Because the pictures are not wanted, reproduce the rest of the records below exactly as they stand.

[Circuit design text data]
━━━
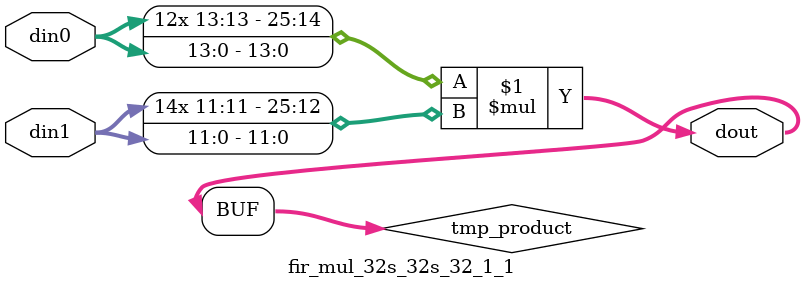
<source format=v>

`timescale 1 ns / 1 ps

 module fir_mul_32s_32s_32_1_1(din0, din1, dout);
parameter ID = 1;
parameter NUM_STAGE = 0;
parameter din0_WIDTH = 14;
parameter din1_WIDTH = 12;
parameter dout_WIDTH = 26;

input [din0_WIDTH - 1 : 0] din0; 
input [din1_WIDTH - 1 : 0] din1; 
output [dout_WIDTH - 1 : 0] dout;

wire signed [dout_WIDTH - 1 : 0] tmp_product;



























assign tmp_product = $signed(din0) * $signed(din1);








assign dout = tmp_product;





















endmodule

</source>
━━━
• [REPLY]:
<source format=v>

`timescale 1 ns / 1 ps

 module fir_mul_32s_32s_32_1_1(din0, din1, dout);
parameter ID = 1;
parameter NUM_STAGE = 0;
parameter din0_WIDTH = 14;
parameter din1_WIDTH = 12;
parameter dout_WIDTH = 26;

input [din0_WIDTH - 1 : 0] din0; 
input [din1_WIDTH - 1 : 0] din1; 
output [dout_WIDTH - 1 : 0] dout;

wire signed [dout_WIDTH - 1 : 0] tmp_product;



























assign tmp_product = $signed(din0) * $signed(din1);








assign dout = tmp_product;





















endmodule

</source>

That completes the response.